Realistic > Unrealistic: While somewhat obvious, it’s worth mentioning that your financial goals should be realistic. This does not mean that your goals cannot be aspirational. You should still push your limits when setting your goals. This is especially true with long-term goals. Be aggressive with your goal setting. Almost anything is realistic when you have 20+ years to work on it. You should be more careful to avoid unrealistic goals when setting your short-term goals. For example, if your goal is to put 20% ($200,000) on a $1,000,000 home in 1 year, but you haven’t saved anything, and you only make $100,000/year, this would be unrealistic.

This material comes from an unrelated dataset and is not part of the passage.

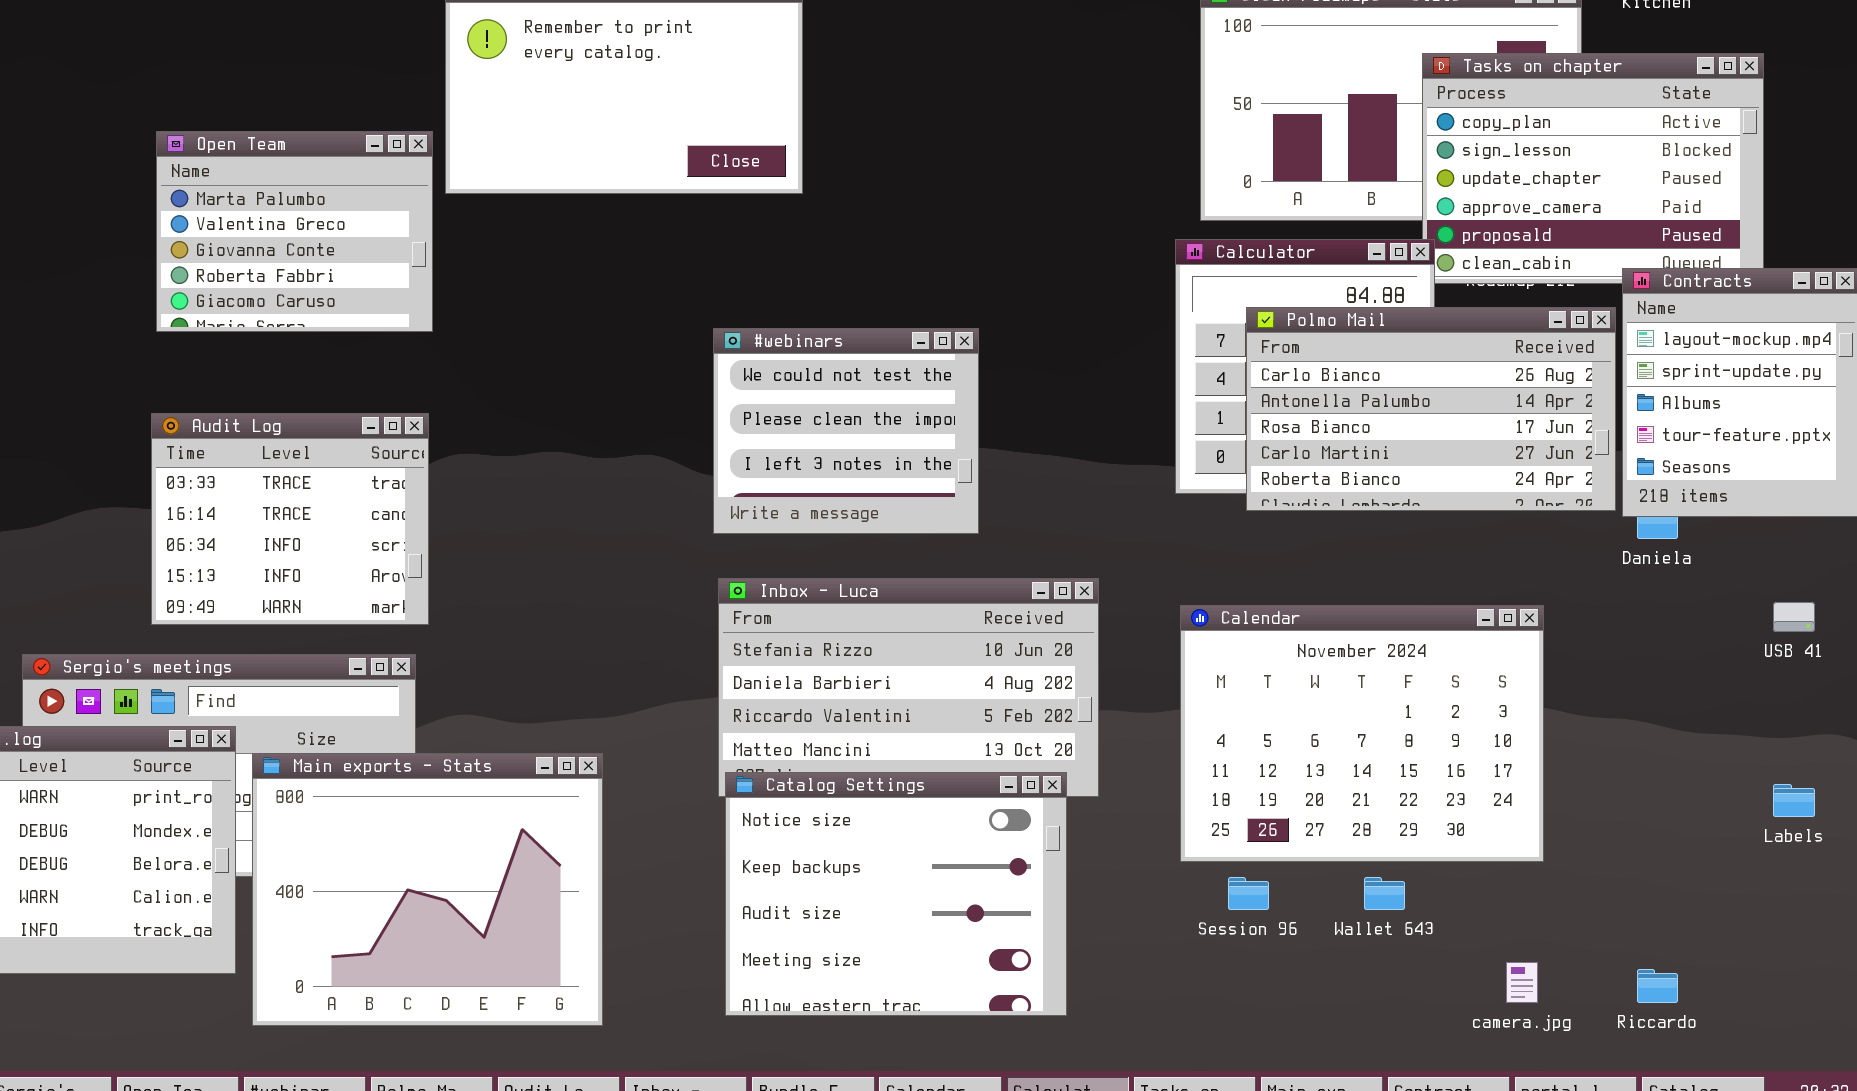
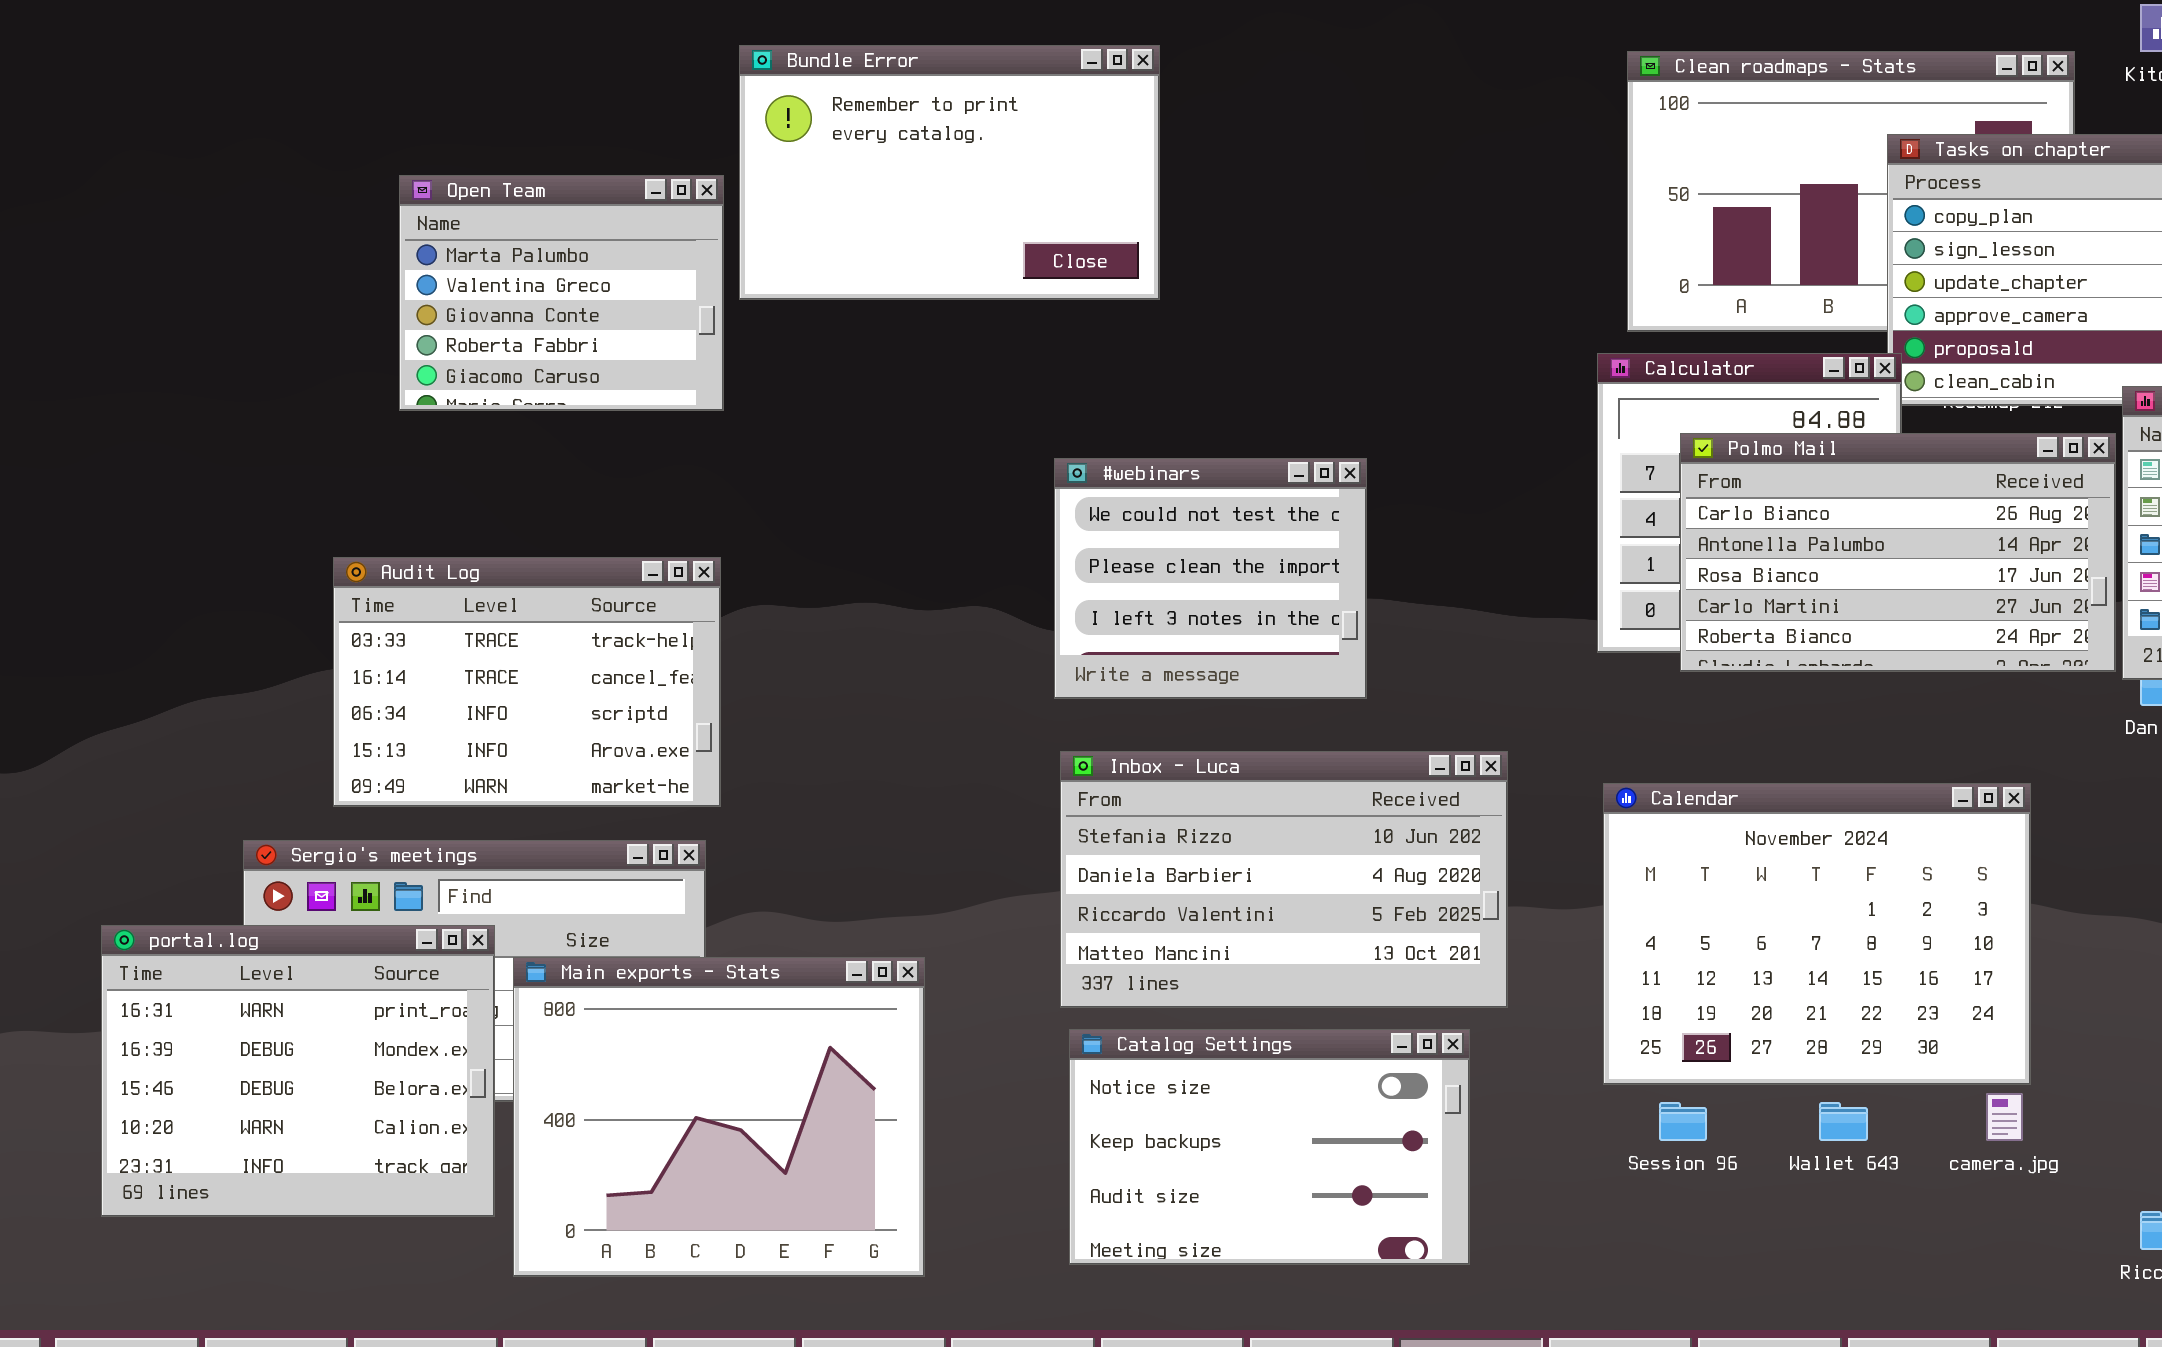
Open Team: [156,131,433,332] -> [399,175,724,411], moved
Audit Log: [151,413,429,625] -> [333,557,721,807], resized
Catalog Settings: [725,772,1067,1016] -> [1069,1029,1470,1265], resized
camera.jpg: [1506,962,1538,1003] -> [1986,1093,2023,1141], moved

Some Examples of Worse and Better Financial Goals:
Worse Financial Goals | Better Financial Goals |
Buy a new car soon | Save $25,000 for a new car in 3 years |
Retire in my 60’s | Retire at age 65 with $100,000 annual income |
Buy a million-dollar home | Put 20% down on a million-dollar home in 5 years |
Help my kids pay for college | Pay 50% of tuition for a 4 -year public university when my child is 18 |
Get an investment property | Buy a $200,000 Rental Property outright in 15 years |
Get engaged | Buy a $3,000 engagement ring in 2 years |
Leave a legacy | Build a generational wealth building plan where I pass down $10,000,000 to my community and beneficiaries when I pass away |
Considerations When Creating Financial Goals:
Keep a running list: Find a way to create a running list of your financial goals. Consider hiring a financial planner who will keep a running list of your goals and help you review them on a regular basis. You can also use technology, such as your Notes app, to keep a running list of your financial goals. Check in regularly to update your list. Never hesitate to add goals, subtract goals, or adjust your goals.

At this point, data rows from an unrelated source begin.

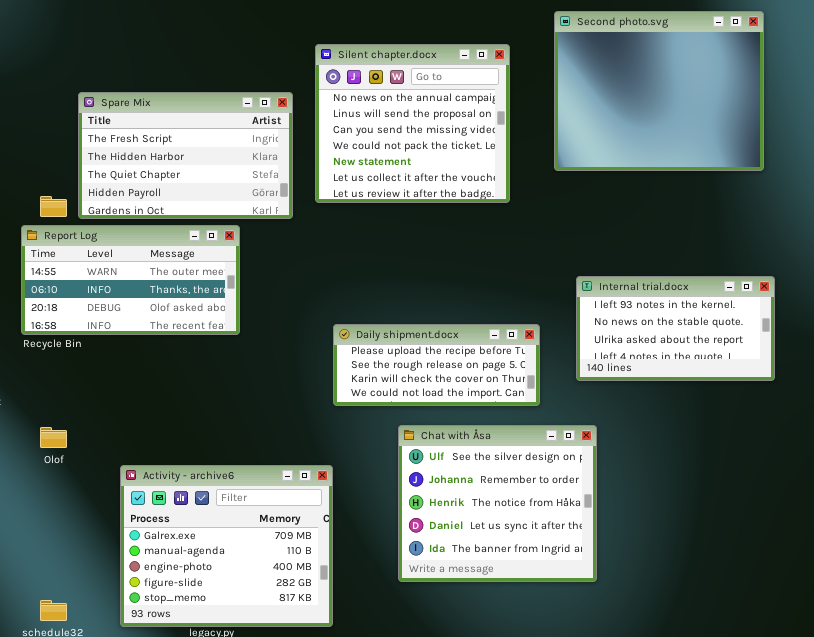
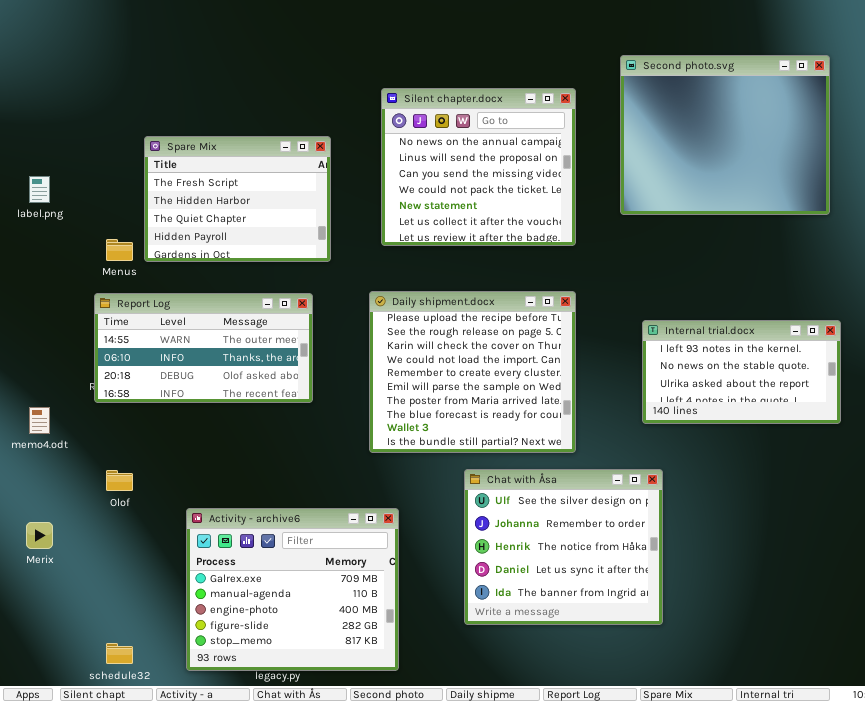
Spare Mix: [78,92,293,219] -> [144,136,331,262], resized
Report Log: [21,225,240,335] -> [94,293,313,403], moved
Daily shipment.docx: [333,324,540,406] -> [369,291,576,453], moved, resized

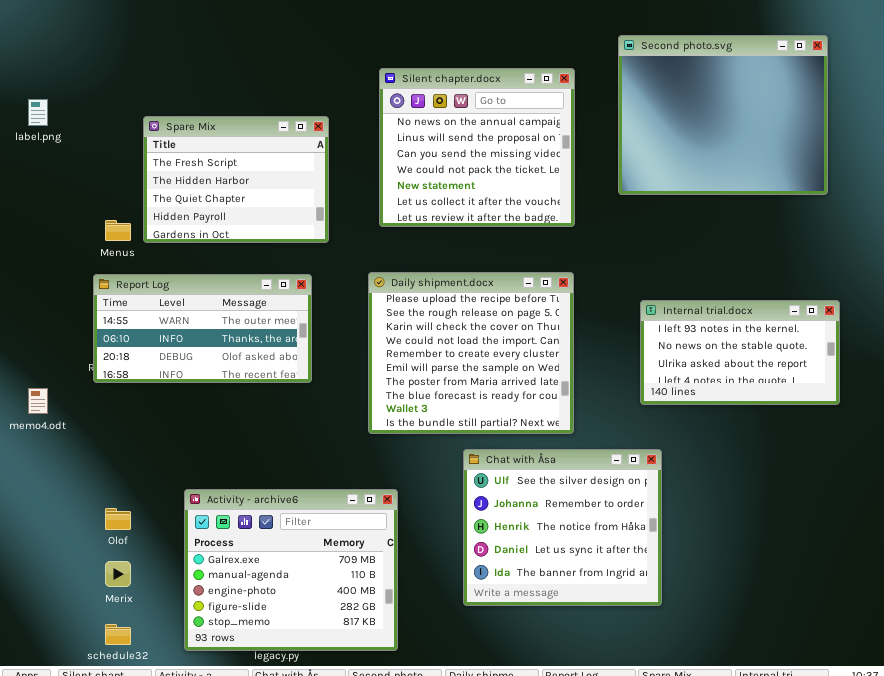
label.png: [29,176,50,203] -> [28,99,48,126], moved
Olof: [106,470,133,491] -> [105,508,131,530], moved
Merix: [26,522,53,549] -> [105,561,131,587], moved

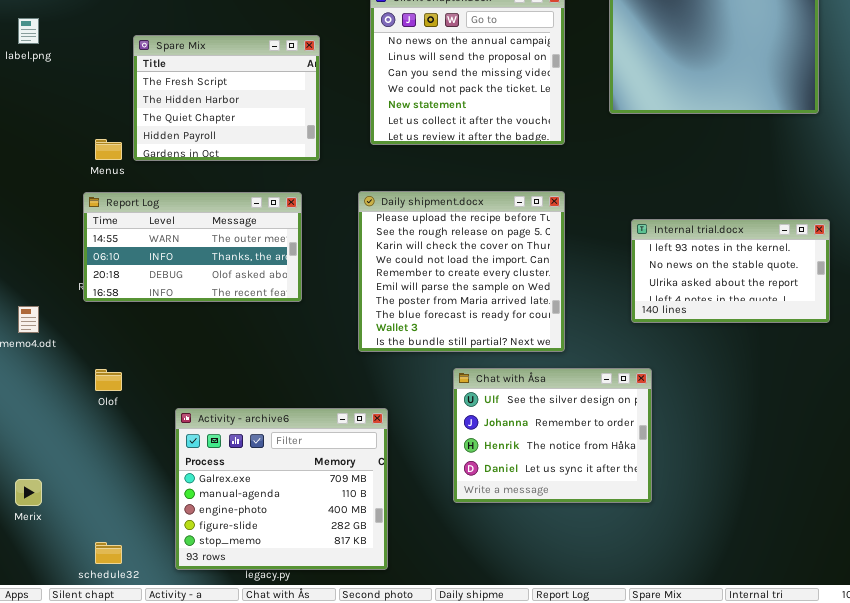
Chat with Åsa: [463,449,662,606] -> [453,368,652,503], resized
Olof: [105,508,131,530] -> [95,369,122,391], moved
Merix: [105,561,131,587] -> [15,479,42,506], moved

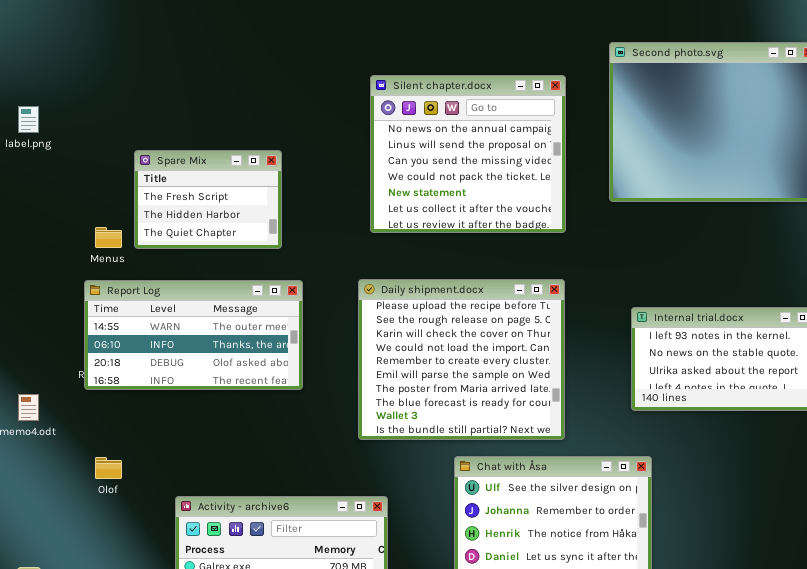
Spare Mix: [133,35,320,161] -> [134,150,282,249], resized

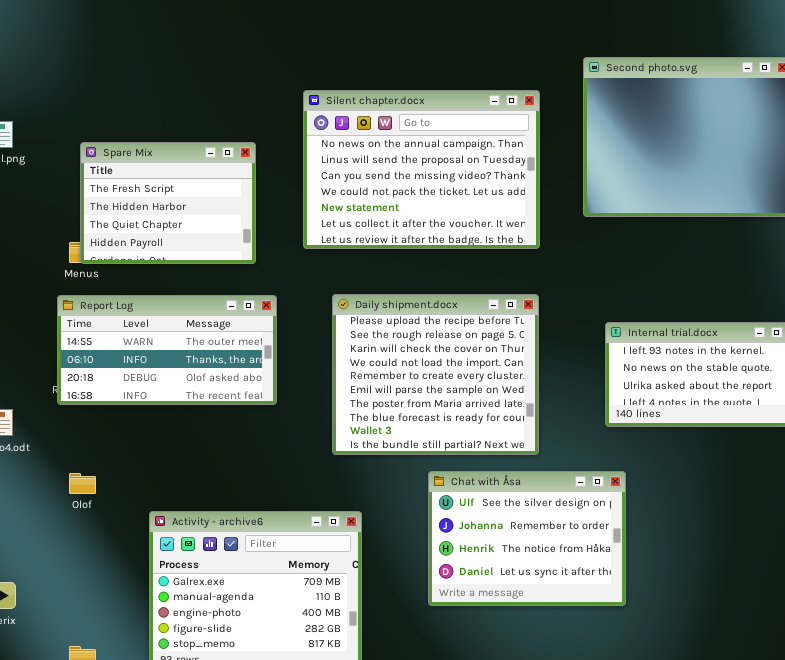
Silent chapter.docx: [370,75,566,233] -> [303,90,540,249], resized
Spare Mix: [134,150,282,249] -> [80,142,256,264], resized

Find someone to hold you accountable: One easy way to improve your chances of success is to find another person to hold you accountable to your goals. The first solution is to utilize your financial planner for accountability. They will not only keep a running list of your goals, but they will review your progress regularly, and ensure that you continue making strives forward. You can also share your goals with a friend or family member. Just make sure that you check in with them at least once a year to review your goals and check on progress.
Be patient: Some goals will take a long time to achieve. Some will take even longer than you originally envision. Patience and diligence will pay off in the long run.

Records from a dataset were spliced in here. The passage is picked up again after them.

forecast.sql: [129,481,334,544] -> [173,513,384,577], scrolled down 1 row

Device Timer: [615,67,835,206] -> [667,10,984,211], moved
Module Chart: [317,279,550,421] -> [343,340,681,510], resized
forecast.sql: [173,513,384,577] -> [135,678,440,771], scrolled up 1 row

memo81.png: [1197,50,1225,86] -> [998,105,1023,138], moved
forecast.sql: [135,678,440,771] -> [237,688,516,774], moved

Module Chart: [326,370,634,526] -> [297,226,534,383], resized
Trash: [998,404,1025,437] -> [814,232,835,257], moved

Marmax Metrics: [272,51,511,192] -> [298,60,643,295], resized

Give yourself grace: You also need to have patience with yourself. Sometimes you will make mistakes or fail to achieve certain goals. You are not a failure just because you didn’t hit a goal. Instead, give yourself grace, and adjust your goals. There is no shame in reworking your goal. Sometimes you need to decrease the dollar value or extend the time horizon of your goal to make it realistic again. Remember your financial goals are always a work in progress, so making regular adjustments is just part of the process.
This blog post is a rough draft for Chapter 4 of 10 for my Step-by-Step Guide for Building Generational Wealth. For now, each step will be in the form of a monthly blog post. I really hope to get your feedback and thoughts. After finishing the step-by-step guide, I plan to revisit each blog post, add detail, implement changes based off of your feedback and thoughts, and then publish the guide into a book. While creating a book is a daunting task, the impact that I think this book will have on my community continues to motivate me.